それぞれの国の公的機関が定期的に集計・公表するデータを指します。物価・インフレ率・失業率・小売売上高・国内総生産などは景況を示す重要な経済指標となります。
そして、その発表内容が金融市場に大きな影響を与えるのです。各国の経済活動状況を表す統計データのことを、【経済指標】といいます。
経済指標を分析/読み取ることによって、世の中の景気を判断する際に大いに役立ちます。
経済指標発表直後の結果を受けて、日経平均株価・個別銘柄の株価~為替相場が大きく動くこともよくあります。
本稿で紹介する経済指標のうち、雇用統計や小売売上高とは一般的『米国内の統計』となります。一見、日本の景気に関係ない・・と考えてしまいそうです。
が、米国は経済規模が大きく~発表される数値そのものが『全世界の経済に大きな影響を与える』ことにつながります。日本も例外ではなく、『日本国内の《公的機関発表の数値など》だけで判断できない』…点をおさえておきましょう。
日本国内の経済動向を読み取る指標とは?
日本の経済指標には、
・【経済全体を総合的に示す指標】
・【企業の生産活動を示す指標】
・【家計の消費動向を示す指標】
などが数多くあります。『主となる経済指標』を共有していきましょう。
実質GDP成長率/内閣府/四半期 GDP(Gross Domestic Product=国内総生産)
ある一定期間内に国内で生産されたモノ・サービス等の付加価値の総額のことで、国の経済規模を表す経済指標です。
GDPには⇒「名目GDP」と「実質GDP」の2つがあり、名目GDPから物価変動の影響を除いたものが実質GDPとなります。
年末に、毎年多くの経済予測機関から翌年度の経済見通しが発表され、この際に利用されるのが実質GDPの成長率です。
景気動向指数/内閣府/毎月 景気動向指数⇒景気全体の動向を知るため、《産業》・《金融》・《労働》などの経済の側面を網羅した『30項目の景気指標を統合し、1つの指標にしたもの』です。景気動向指数には、景気を先取りして動く「先行指数」、景気と並行して動く「一致指数」、景気に遅れて動く「遅行指数」があります。
経常収支(黒字)/財務省/毎月 『国際収支の基準の1つ』

課題:
A) 経済指標についての本文をもとに、次の問いに答えよ。
(i) 名目GDPから物価変動の影響を除いたものを何と呼ぶか。
(ii) 景気動向指数は、何項目の景気指標を統合したものか。
(iii) 雇用統計や小売売上高は、一般にどこの国の統計とされているか。
B) 経済指標についての本文の冒頭で、景況を示す重要な経済指標として挙げられているものをすべて書き出せ。
C) 経済指標についての本文を、最後の一文の後から書き継げ。
一覧は本文とは無関係である。

提供情報:

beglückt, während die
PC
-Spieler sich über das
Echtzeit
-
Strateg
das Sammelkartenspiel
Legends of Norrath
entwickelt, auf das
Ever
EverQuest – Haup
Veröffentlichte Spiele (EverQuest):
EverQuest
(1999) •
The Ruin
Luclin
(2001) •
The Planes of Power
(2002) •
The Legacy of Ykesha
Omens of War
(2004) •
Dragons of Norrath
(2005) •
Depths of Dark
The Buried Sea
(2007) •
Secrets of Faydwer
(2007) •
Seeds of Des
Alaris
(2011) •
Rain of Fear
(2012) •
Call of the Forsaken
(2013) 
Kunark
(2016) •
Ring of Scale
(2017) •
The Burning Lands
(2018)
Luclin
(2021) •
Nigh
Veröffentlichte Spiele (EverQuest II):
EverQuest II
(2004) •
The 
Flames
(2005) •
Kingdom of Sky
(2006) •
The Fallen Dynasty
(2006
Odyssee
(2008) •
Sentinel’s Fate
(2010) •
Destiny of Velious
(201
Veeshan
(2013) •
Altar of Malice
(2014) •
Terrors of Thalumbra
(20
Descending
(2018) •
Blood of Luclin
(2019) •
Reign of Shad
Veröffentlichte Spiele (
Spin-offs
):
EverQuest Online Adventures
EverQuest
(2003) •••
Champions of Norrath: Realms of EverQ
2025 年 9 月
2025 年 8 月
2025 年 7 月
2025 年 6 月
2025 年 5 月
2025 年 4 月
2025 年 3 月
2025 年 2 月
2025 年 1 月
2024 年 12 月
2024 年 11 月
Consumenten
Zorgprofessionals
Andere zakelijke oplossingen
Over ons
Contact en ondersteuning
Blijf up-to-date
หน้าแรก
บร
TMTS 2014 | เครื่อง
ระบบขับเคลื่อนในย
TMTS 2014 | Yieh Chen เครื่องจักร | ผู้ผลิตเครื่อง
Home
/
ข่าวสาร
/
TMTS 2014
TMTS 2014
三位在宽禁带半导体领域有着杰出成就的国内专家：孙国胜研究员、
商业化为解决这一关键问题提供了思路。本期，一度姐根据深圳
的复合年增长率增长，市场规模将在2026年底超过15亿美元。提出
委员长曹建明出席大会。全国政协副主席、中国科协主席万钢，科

解答例:
A)
(i) 実質GDP
(ii) 30項目
(iii) 米国

B) 物価、インフレ率、失業率、小売売上高、国内総生産

C)
貿易・サービスや投資による日本と海外のお金の出入りを表しています。《貿易収支》・《サービス収支》・《第一次所得収支》・《第二次所得収支》から構成されています。居住者・非居住者間で行われる取引のうち、金融収支に計上される取引以外~債権・債務の移動を伴うすべての取引の収支状況を示します。
貿易収支(黒字)/財務省/毎月 輸出額から輸入額を差し引いた額のことです。輸出額が輸入額を上回る『輸出超過を貿易黒字』逆に『輸入超過を貿易赤字』といいます。貿易収支は『内外の景気動向、および外国為替相場の値動きで変動』します。
マネーストック(M2)/日本銀行/毎月 マネーストック
《一般法人》・《個人》・《地方公共団体》などの通貨保有主体(金融機関・中央政府を除いた経済主体)が保有する通貨(現金通貨/預金通貨など)の残高のことです。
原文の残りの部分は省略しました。